#### [ASSIGNED TASK]
In this exercise, retype exactly and only the lines from the top of the entries below through the line that holds "Smart House —", omitting pictures.

Dataset entries:
= = = = =
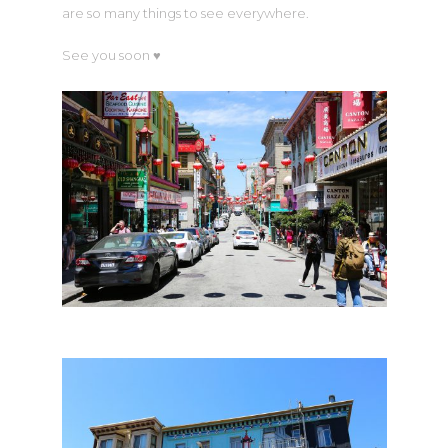
are so many things to see everywhere.
See you soon ♥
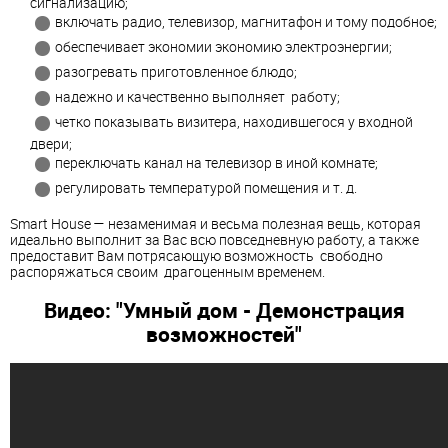
сигнализацию;
включать радио, телевизор, магнитафон и тому подобное;
обеспечивает экономии экономию электроэнергии;
разогревать приготовленное блюдо;
надежно и качественно выполняет работу;
четко показывать визитера, находившегося у входной
двери;
переключать канал на телевизор в иной комнате;
регулировать температурой помещения и т. д.
Smart House — незаменимая и весьма полезная вещь, которая
идеально выполнит за Вас всю повседневную работу, а также
предоставит Вам потрясающую возможность свободно
распоряжаться своим драгоценным временем.
Видео: "Умный дом - Демонcтрация
возможностей"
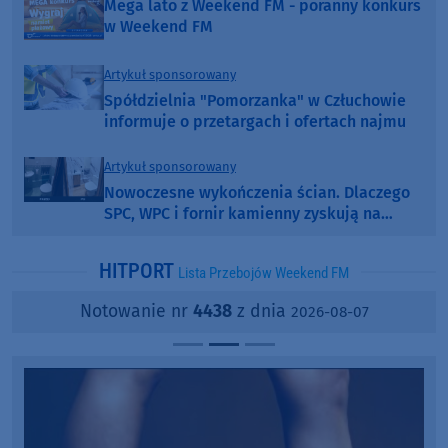
Mega lato z Weekend FM - poranny konkurs
w Weekend FM
Artykuł sponsorowany
Spółdzielnia "Pomorzanka" w Człuchowie
informuje o przetargach i ofertach najmu
Artykuł sponsorowany
Nowoczesne wykończenia ścian. Dlaczego
SPC, WPC i fornir kamienny zyskują na
popularności?
HITPORT
Lista Przebojów Weekend FM
Notowanie nr
4438
z dnia
2026-08-07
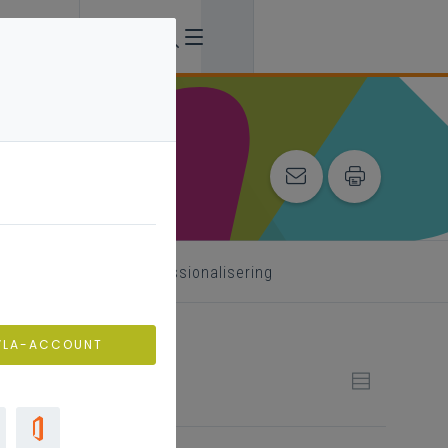
 begeleider
professionalisering
VLA-ACCOUNT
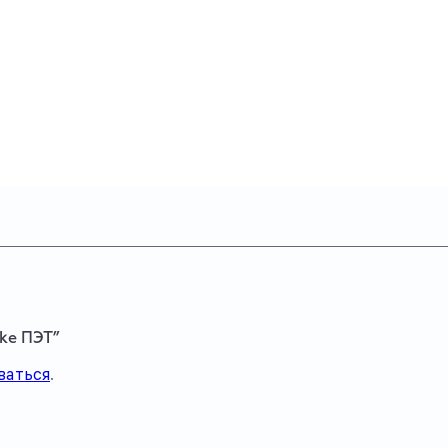
ke ПЭТ”
ваться
.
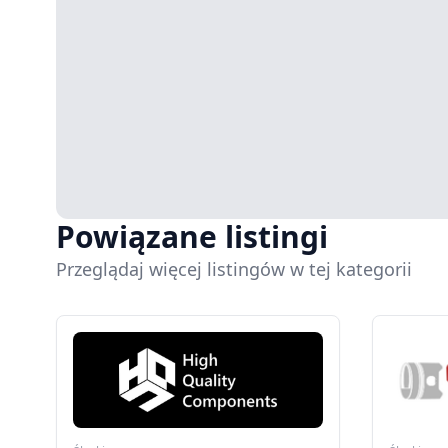
Powiązane listingi
Przeglądaj więcej listingów w tej kategorii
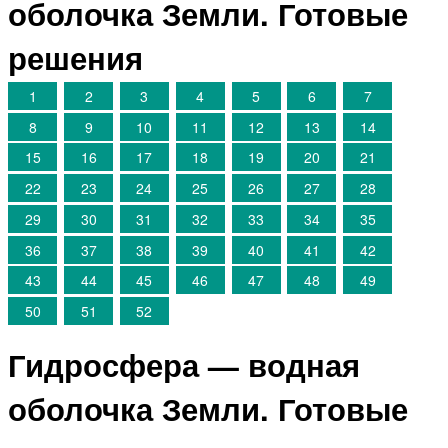
оболочка Земли. Готовые
решения
1
2
3
4
5
6
7
8
9
10
11
12
13
14
15
16
17
18
19
20
21
22
23
24
25
26
27
28
29
30
31
32
33
34
35
36
37
38
39
40
41
42
43
44
45
46
47
48
49
50
51
52
Гидросфера — водная
оболочка Земли. Готовые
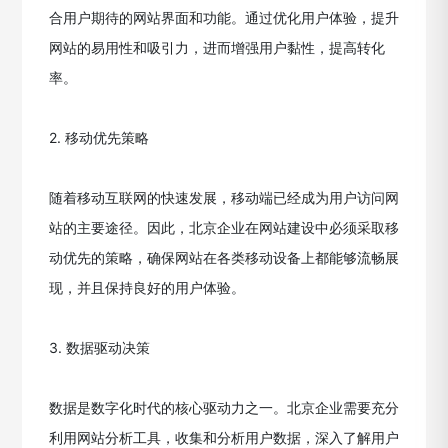
合用户期待的网站界面和功能。通过优化用户体验，提升
网站的易用性和吸引力，进而增强用户黏性，提高转化
率。
2. 移动优先策略
随着移动互联网的快速发展，移动端已经成为用户访问网
站的主要途径。因此，北京企业在网站建设中必须采取移
动优先的策略，确保网站在各类移动设备上都能够流畅展
现，并且保持良好的用户体验。
3. 数据驱动决策
数据是数字化时代的核心驱动力之一。北京企业需要充分
利用网站分析工具，收集和分析用户数据，深入了解用户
= = = = =
#### [WRITTEN ANSWER]
are so many things to see everywhere.
See you soon ♥
сигнализацию;
включать радио, телевизор, магнитафон и тому подобное;
обеспечивает экономии экономию электроэнергии;
разогревать приготовленное блюдо;
надежно и качественно выполняет работу;
четко показывать визитера, находившегося у входной
двери;
переключать канал на телевизор в иной комнате;
регулировать температурой помещения и т. д.
Smart House — незаменимая и весьма полезная вещь, которая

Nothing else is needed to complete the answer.